Sur la plupart des sites, à chaque actualité son live. Débat politique, sommet européen, mais aussi chute des marchés financiers, et même mariage princier ou défilé de mode, le format se décline pour des événements très variés.
«Sur la Libye, le site de France 24 a tenu un live pendant trois jours sans interruption. Mais ce n'est pas la durée qui en fait son succès. Pour que nous déclenchions un live, il faut que nous ayons une variété de sources sur le terrain. L'idée n'est pas de relayer seulement les urgents de l'AFP et ce qui se dit déjà partout», expliquait Karine Broyer, rédactrice en chef de France24.com, à l'occasion des Assises du journalisme qui se sont tenues à Poitiers début novembre.
En cas de live politique, le travail de la rédaction est également de vérifier en temps réel les dires des hommes politiques. C'est ce qu'on appelle dans le jargon du journalisme Web le «fact checking», la vérification des faits. Derniers exemples en date, le live du Monde.fr sur le débat entre Martine Aubry et François Hollande à quelques jours du deuxième tour de la primaire socialiste ou celui sur le discours de Nicolas Sarkozy à Toulon le 1er décembre dernier.
«Le "fact checking" est généralement assuré par les journalistes spécialisés, aidés des articles déjà publiés sur le sujet. Mais, même avec beaucoup de moyens, il y a des choses qui sont difficiles à vérifier en direct», estime Jonathan Parienté, journaliste au Monde.fr.
Désormais, le direct n'est plus réservé au petit écran ou au média radio. Il gagne les titres de presse écrite, via leur site Internet.
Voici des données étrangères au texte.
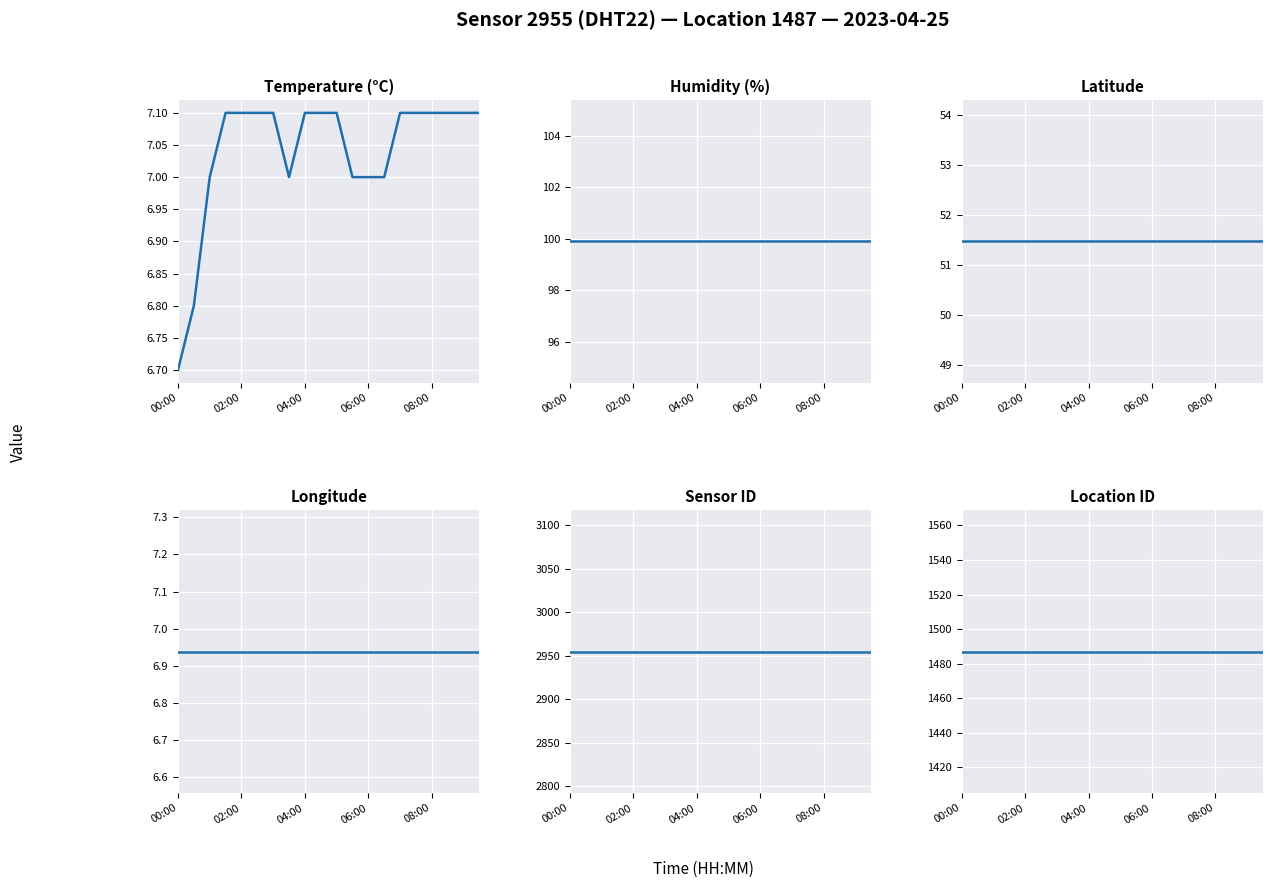

What is the difference between the second highest and minimum values in the temperature series?

0.4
«Sur la toile, la réactivité est supérieure à celle des chaînes d'information», estime Antoine Clément, directeur général Web de 20 Minutes. Twitter n'y est pas pour rien. Ces deux dernières années, le site de microblogging s'est imposé dans les rédactions françaises comme une source d'information incontournable, dont les messages sont souvent repris par les médias eux-mêmes dans leur live.
Meilleur exemple, la première audience qui a suivi l'arrestation à New York de Dominique Strauss-Kahn en mai dernier. «Le 16 mai, pendant les 50 minutes où DSK a été dans la salle d'audience, de 17h42 à 18h32, les seules informations disponibles, notamment en France, étaient mes 40 tweets et les 25 de Jean-Philippe Balasse d'Europe 1, la comparution n'étant pas filmée en direct et aucun reporter ne voulant sortir de la salle d'audience ni ne pouvant téléphoner. Le live-tweet a été le seul moyen pour des sites comme Le Monde ou L'Obs de couvrir l'événement», se souvient François Dufour, cofondateur des éditions Playbac et auteur d'un essai sur le sujet à paraître début 2012.
Ce nouveau format peut-il générer des revenus? Pour la première fois en avril, la régie du groupe Le Monde commercialisera ses live à l'occasion de l'élection présidentielle. «Nous savons que ce sera un produit important pour suivre la campagne de 2012, tant en termes d'audience que de profil d'internautes. Nous voulons donc associer les annonceurs pendant le live mais également en amont, lors de l'autopromotion», explique Élisabeth Cialdella, directrice déléguée au marketing et à la communication de M Publicité.
De son côté, 20minutes.fr réfléchit à la création d'offres de sponsoring pour des live sur des sujets «légers», comme des rencontres sportives ou des événements culturels. À quand un live de procès pour blanchiment sponsorisé par une marque de lessive?